The paralanguages include but are not limited to the quality of voice, style of speaking, emotions, and features like rhythm, stress, and intonation. Dancing and written information are also considered as non-verbal cultural communication.

Non-verbal cultural communication, in many cases, complements verbal communication (Krueger 2008, p. 3). There are different meanings attached to non-verbal communication. Different signs have different cultural meanings and may also be used in different cultural contexts. For instance, a style of dressing may be used to give information about an occasion. This may include a wedding ceremony, a funeral ceremony, or an official ceremony.

Individuals from different cultural backgrounds may also express their communication in different ways through the use of symbols. For example, it will be easy to tell an African way of dressing from other dressing styles, a nod has a different meaning amongst different people; among Americans, it means a positive reinforcement and it has a negative connotation amongst the Chinese. The paralanguages in one’s speech may also tell the cultural background of the speaker.

Non-verbal communication may take place through face-to-face communication. In this case, the space between the communicator and the recipient may also have meaning in terms of communication. For example, the closeness of the communicants may show that the information being shared is either secret or private and confidential and when the communicants are far from each other it may mean there is no privacy of the information being shared; the information may be general. There are other cultural connotations of nonverbal communication. Just to mention a few examples; looking directly into the eyes means some kind of disrespect in some parts of Africa and other nations, while it is a sign of being attentive in America. Other cultures consider the body odor as normal while others dislike it.


Verbal and nonverbal cultural communications are ways through which information is passed from an individual or group of individuals to others. These communications can take place across cultures. Nonverbal communication includes dancing, clothes amongst others. Nonverbal signs are interpreted differently subject to the cultural background of different societal individuals. Nonverbal communications can be used to support verbal communications to give deeper meanings to information being communicated. Verbal communication in most cases involves the use of sound. It can either take place face-to-face, over the internet, radios, televisions, or phones. Verbal communication comes in different dialects which are usually understood by respective members of a particular culture.

Sometimes the dialectical languages are hindrances to communication that take place in a multicultural setting. Otherwise, it is more popularly used than nonverbal communication. It can be used to relay information in real-time over a great distance. In most cases, verbal communication is preferred as an effective way of doing business and other official communications. Nonverbal communication may come in as reinforcement to verbal communication.

Reference List

Coombs, T & DeLeon, R 2000, Icq Fyi: Instant Communications Online: Your Qamp;a Guide to Icq. United States.

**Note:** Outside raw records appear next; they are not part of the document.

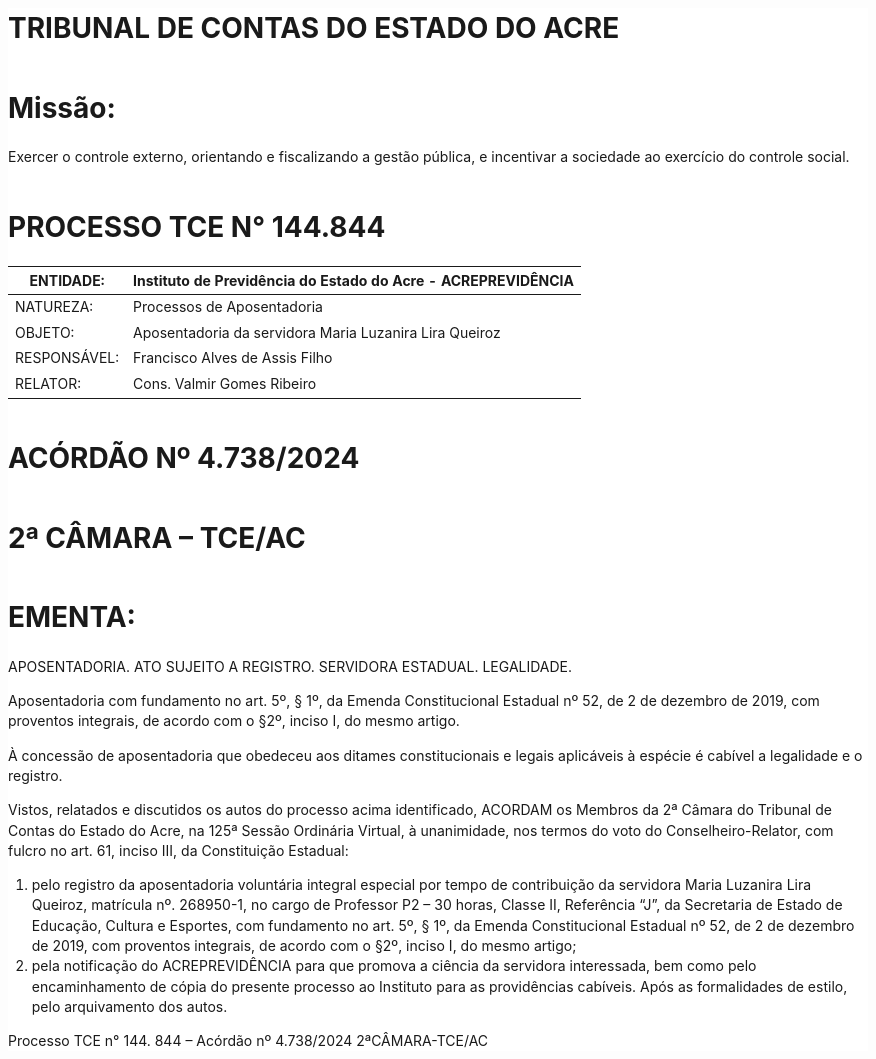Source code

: # TRIBUNAL DE CONTAS DO ESTADO DO ACRE

# Missão:

Exercer o controle externo, orientando e fiscalizando a gestão pública, e incentivar a sociedade ao exercício do controle social.

# PROCESSO TCE N° 144.844

|ENTIDADE:|Instituto de Previdência do Estado do Acre - ACREPREVIDÊNCIA|
|---|---|
|NATUREZA:|Processos de Aposentadoria|
|OBJETO:|Aposentadoria da servidora Maria Luzanira Lira Queiroz|
|RESPONSÁVEL:|Francisco Alves de Assis Filho|
|RELATOR:|Cons. Valmir Gomes Ribeiro|

# ACÓRDÃO Nº 4.738/2024

# 2ª CÂMARA – TCE/AC

# EMENTA:

APOSENTADORIA. ATO SUJEITO A REGISTRO. SERVIDORA ESTADUAL. LEGALIDADE.

Aposentadoria com fundamento no art. 5º, § 1º, da Emenda Constitucional Estadual nº 52, de 2 de dezembro de 2019, com proventos integrais, de acordo com o §2º, inciso I, do mesmo artigo.

À concessão de aposentadoria que obedeceu aos ditames constitucionais e legais aplicáveis à espécie é cabível a legalidade e o registro.

Vistos, relatados e discutidos os autos do processo acima identificado, ACORDAM os Membros da 2ª Câmara do Tribunal de Contas do Estado do Acre, na 125ª Sessão Ordinária Virtual, à unanimidade, nos termos do voto do Conselheiro-Relator, com fulcro no art. 61, inciso III, da Constituição Estadual:

1. pelo registro da aposentadoria voluntária integral especial por tempo de contribuição da servidora Maria Luzanira Lira Queiroz, matrícula nº. 268950-1, no cargo de Professor P2 – 30 horas, Classe II, Referência “J”, da Secretaria de Estado de Educação, Cultura e Esportes, com fundamento no art. 5º, § 1º, da Emenda Constitucional Estadual nº 52, de 2 de dezembro de 2019, com proventos integrais, de acordo com o §2º, inciso I, do mesmo artigo;
2. pela notificação do ACREPREVIDÊNCIA para que promova a ciência da servidora interessada, bem como pelo encaminhamento de cópia do presente processo ao Instituto para as providências cabíveis. Após as formalidades de estilo, pelo arquivamento dos autos.

Processo TCE n° 144. 844 – Acórdão nº 4.738/2024 2ªCÂMARA-TCE/AC
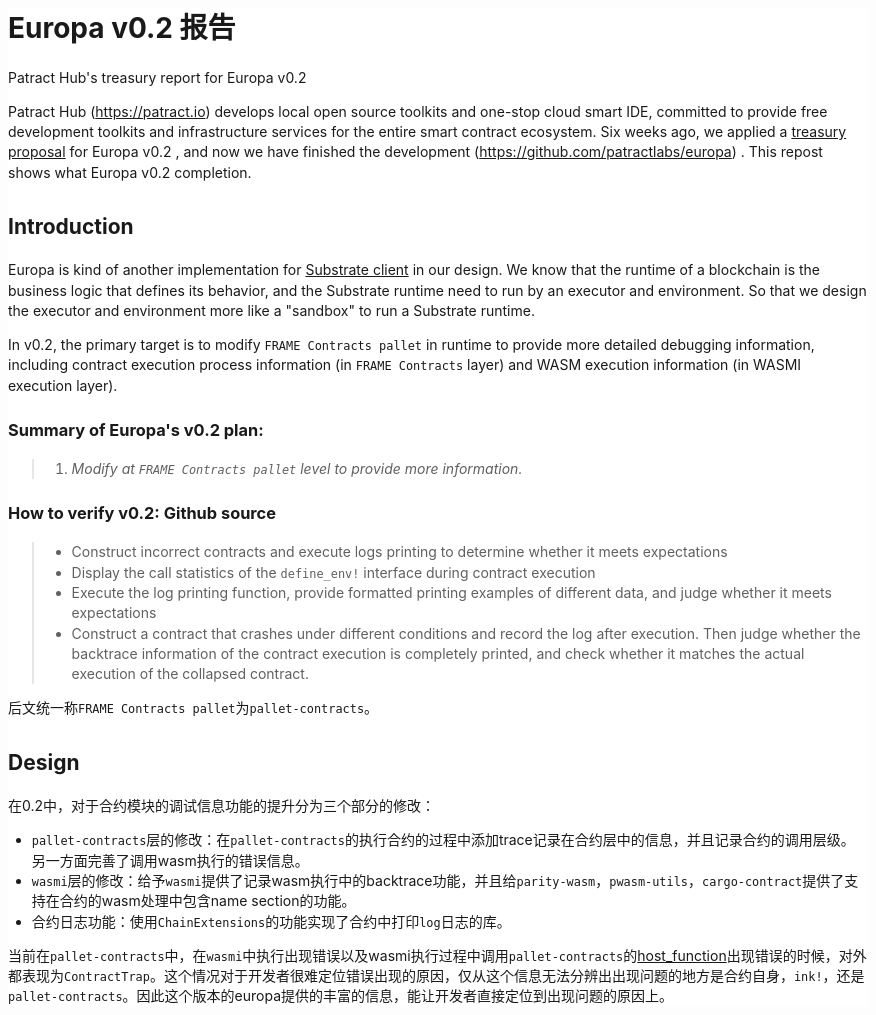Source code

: # Europa v0.2 报告
Patract Hub's treasury report for Europa v0.2

Patract Hub (https://patract.io) develops local open source toolkits and one-stop cloud smart IDE, committed to provide free development toolkits and infrastructure services for the entire smart contract ecosystem. Six weeks ago, we applied a [treasury proposal](https://polkadot.polkassembly.io/motion/48) for Europa v0.2 , and now we have finished the development (https://github.com/patractlabs/europa) . This repost shows what Europa v0.2 completion.

## Introduction

Europa is kind of another implementation for [Substrate client](https://github.com/paritytech/substrate/tree/master/client) in our design. We know that the runtime of a blockchain is the business logic that defines its behavior, and the Substrate runtime need to run by an executor and environment. So that we design the executor and environment more like a "sandbox" to run a Substrate runtime.

In v0.2, the primary target is to modify `FRAME Contracts pallet` in runtime to provide more detailed debugging information, including contract execution process information (in `FRAME Contracts` layer) and WASM execution information (in WASMI execution layer).

### Summary of Europa's v0.2 plan:

> 1. *Modify at `FRAME Contracts pallet` level to provide more information.*
> 
### How to verify v0.2:  Github source
> * Construct incorrect contracts and execute logs printing to determine whether it meets expectations
> * Display the call statistics of the `define_env!` interface during contract execution
> * Execute the log printing function, provide formatted printing examples of different data, and judge whether it meets expectations
> * Construct a contract that crashes under different conditions and record the log after execution. Then judge whether the backtrace information of the contract execution is completely printed, and check whether it matches the actual execution of the collapsed contract.

后文统一称`FRAME Contracts pallet`为`pallet-contracts`。

## Design

在0.2中，对于合约模块的调试信息功能的提升分为三个部分的修改：

* `pallet-contracts`层的修改：在`pallet-contracts`的执行合约的过程中添加trace记录在合约层中的信息，并且记录合约的调用层级。另一方面完善了调用wasm执行的错误信息。
* `wasmi`层的修改：给予`wasmi`提供了记录wasm执行中的backtrace功能，并且给`parity-wasm`，`pwasm-utils`，`cargo-contract`提供了支持在合约的wasm处理中包含name section的功能。
* 合约日志功能：使用`ChainExtensions`的功能实现了合约中打印`log`日志的库。

当前在`pallet-contracts`中，在`wasmi`中执行出现错误以及wasmi执行过程中调用`pallet-contracts`的[host_function](https://webassembly.github.io/spec/core/exec/runtime.html#function-instances)出现错误的时候，对外都表现为`ContractTrap`。这个情况对于开发者很难定位错误出现的原因，仅从这个信息无法分辨出出现问题的地方是合约自身，`ink!`，还是`pallet-contracts`。因此这个版本的europa提供的丰富的信息，能让开发者直接定位到出现问题的原因上。
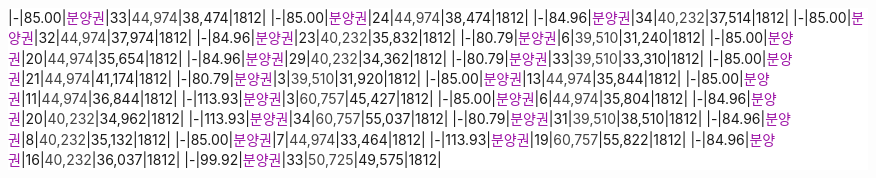 |-|85.00|<span style="color:#9C11A5">분양권</span>|33|<span style="color:#444444">44,974</span>|38,474|1812|
|-|85.00|<span style="color:#9C11A5">분양권</span>|24|<span style="color:#444444">44,974</span>|38,474|1812|
|-|84.96|<span style="color:#9C11A5">분양권</span>|34|<span style="color:#444444">40,232</span>|37,514|1812|
|-|85.00|<span style="color:#9C11A5">분양권</span>|32|<span style="color:#444444">44,974</span>|37,974|1812|
|-|84.96|<span style="color:#9C11A5">분양권</span>|23|<span style="color:#444444">40,232</span>|35,832|1812|
|-|80.79|<span style="color:#9C11A5">분양권</span>|6|<span style="color:#444444">39,510</span>|31,240|1812|
|-|85.00|<span style="color:#9C11A5">분양권</span>|20|<span style="color:#444444">44,974</span>|35,654|1812|
|-|84.96|<span style="color:#9C11A5">분양권</span>|29|<span style="color:#444444">40,232</span>|34,362|1812|
|-|80.79|<span style="color:#9C11A5">분양권</span>|33|<span style="color:#444444">39,510</span>|33,310|1812|
|-|85.00|<span style="color:#9C11A5">분양권</span>|21|<span style="color:#444444">44,974</span>|41,174|1812|
|-|80.79|<span style="color:#9C11A5">분양권</span>|3|<span style="color:#444444">39,510</span>|31,920|1812|
|-|85.00|<span style="color:#9C11A5">분양권</span>|13|<span style="color:#444444">44,974</span>|35,844|1812|
|-|85.00|<span style="color:#9C11A5">분양권</span>|11|<span style="color:#444444">44,974</span>|36,844|1812|
|-|113.93|<span style="color:#9C11A5">분양권</span>|3|<span style="color:#444444">60,757</span>|45,427|1812|
|-|85.00|<span style="color:#9C11A5">분양권</span>|6|<span style="color:#444444">44,974</span>|35,804|1812|
|-|84.96|<span style="color:#9C11A5">분양권</span>|20|<span style="color:#444444">40,232</span>|34,962|1812|
|-|113.93|<span style="color:#9C11A5">분양권</span>|34|<span style="color:#444444">60,757</span>|55,037|1812|
|-|80.79|<span style="color:#9C11A5">분양권</span>|31|<span style="color:#444444">39,510</span>|38,510|1812|
|-|84.96|<span style="color:#9C11A5">분양권</span>|8|<span style="color:#444444">40,232</span>|35,132|1812|
|-|85.00|<span style="color:#9C11A5">분양권</span>|7|<span style="color:#444444">44,974</span>|33,464|1812|
|-|113.93|<span style="color:#9C11A5">분양권</span>|19|<span style="color:#444444">60,757</span>|55,822|1812|
|-|84.96|<span style="color:#9C11A5">분양권</span>|16|<span style="color:#444444">40,232</span>|36,037|1812|
|-|99.92|<span style="color:#9C11A5">분양권</span>|33|<span style="color:#444444">50,725</span>|49,575|1812|


<script async src="//pagead2.googlesyndication.com/pagead/js/adsbygoogle.js"></script>

<ins class="adsbygoogle"
     style="display:block"
     data-ad-client="ca-pub-2446590836940007"
     data-ad-slot="1659523306"
     data-ad-format="auto"
     data-full-width-responsive="true"></ins>
<script>
(adsbygoogle = window.adsbygoogle || []).push({});
</script>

Hays, P 2001, Addressing cultural complexities in practice a framework for clinicians and counselors / Pamela A. Hays. Psychological Association, Washington, DC.

Krueger, J 2008, Nonverbal Communication. Akademische Schriftenreihe, GRIN Verlag, Norderstedt Germany.

Marshall Cavendish Corporation 2007, World and Its Peoples: Eastern and Southern Asia, World and Its Peoples: Eastern and Southern Asia, Marshall Cavendish, New York.

Mayinger, F 2001, Mobility and traffic in the 21st century, Engineering online library, Springer, Singapore.

Ting-Toomey, S 1999, Communicating across cultures, The Guilford communication series, Guilford Press, New York.